Ultracold Gases & Nanophotonics
Atom-Surfaces Physics, and Nano-Photonics

Atom-Surfaces Physics, and Nano-Photonics

Using metamaterial to tune the atom-surface interaction

We are exploring the strong scientific potential of merging atoms with nano-structured material, where the electromagnetic environment can be engineered almost at will, for new atom-light coupling perspectives. We focused on metallic metasurfaces with a periodic arrangement of nano-slits (see Figure). With these, we could tune the surface plasmonic resonance such that it coincides with an atomic resonance. We show that the atomic resonance was deeply modified by the presence of the broad surface plasmonic resonance, leading to a Fano-type lineshape [1]. However, we need to consider the Casimir-Polder interaction to address weak atomic transition shifts, not captured with our Fano model. Interestingly, besides the usual non-resonant contribution, the Casimir-Polder interaction was also due to the plasmonic resonance itself, which we were able to vary the frequency by changing the geometry of the metasurface. With this technology in hand, we realize the first tuneable Casimir-Polder device in the optical domain and measure the Casimir-Polder absorptive response [2]. We proposed a compact version of this device, where the metasurfaces were engraved on the tip of optical fibers for future gas-sensing devices [3]. We also investigated the enhancement of weak atomic signals thanks to the metamaterial, and we were the first group to realize the coupling of an electric quadrupole transition with a surface plasmonic resonance [4]. Finally, we proposed a metasurface design to shape the vacuum environment such as it becomes anisotropic, in planes normal to the surface. This configuration gives extra correlations (otherwise absent in the usual isotropic vacuum) in the atomic induced-dipole moment leading to long lifetime coherences in the ground state manifold of the atom [5].

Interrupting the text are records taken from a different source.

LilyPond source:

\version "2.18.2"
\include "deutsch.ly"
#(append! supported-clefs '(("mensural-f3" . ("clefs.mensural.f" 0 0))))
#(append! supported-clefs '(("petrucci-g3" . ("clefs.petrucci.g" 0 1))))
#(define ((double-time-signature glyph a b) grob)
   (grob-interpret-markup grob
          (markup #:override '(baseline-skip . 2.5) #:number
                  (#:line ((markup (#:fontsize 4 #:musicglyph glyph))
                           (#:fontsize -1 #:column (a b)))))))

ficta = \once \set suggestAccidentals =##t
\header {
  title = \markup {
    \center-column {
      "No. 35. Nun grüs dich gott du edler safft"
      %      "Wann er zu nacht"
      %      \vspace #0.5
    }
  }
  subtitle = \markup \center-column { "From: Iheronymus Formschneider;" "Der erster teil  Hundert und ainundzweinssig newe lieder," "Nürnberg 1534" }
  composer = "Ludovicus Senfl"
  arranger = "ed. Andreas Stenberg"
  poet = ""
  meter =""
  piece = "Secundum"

The atom/metamaterial hybrid system. 10 metamaterials of size 200 μm × 200 μm with different plasmon resonance are engraved on a windows (see real image picture on the right upper corner). The metamaterial is a periodic arrangement (period ~400 nm) of nano-slits (see SEM image on the right).

[1]      S. A. Aljunid, E. A. Chan, G. Adamo, M. Ducloy, D. Wilkowski, and N. I. Zheludev, “Atomic Response in the Near-Field of Nanostructured Plasmonic Metamaterial,” Nano Lett., vol. 16, no. 5, pp. 3137–3141, May 2016, doi: 10.1021/acs.nanolett.6b00446.

[2]      E. A. Chan, S. A. Aljunid, G. Adamo, A. Laliotis, M. Ducloy, and D. Wilkowski, “Tailoring optical metamaterials to tune the atom-surface Casimir-Polder interaction,” Sci. Adv., vol. 4, no. 2, Art. no. 2, Feb. 2018, doi: 10.1126/sciadv.aao4223.

[3]      E. A. Chan, G. Adamo, S. A. Aljunid, M. Ducloy, N. Zheludev, and D. Wilkowski, “Plasmono-atomic interactions on a fiber tip,” Appl. Phys. Lett., vol. 116, no. 18, p. 183101, May 2020, doi: 10.1063/1.5142411.

[4]      E. A. Chan, S. A. Aljunid, G. Adamo, N. I. Zheludev, M. Ducloy, and D. Wilkowski, “Coupling of atomic quadrupole transitions with resonant surface plasmons,” Phys. Rev. A, vol. 99, no. 6, p. 063801, Jun. 2019, doi: 10.1103/PhysRevA.99.063801.

[5]      E. Lassalle et al., “Long-lifetime coherence in a quantum emitter induced by a metasurface,” Phys. Rev. A, vol. 101, no. 1, p. 013837, Jan. 2020, doi: 10.1103/PhysRevA.101.013837.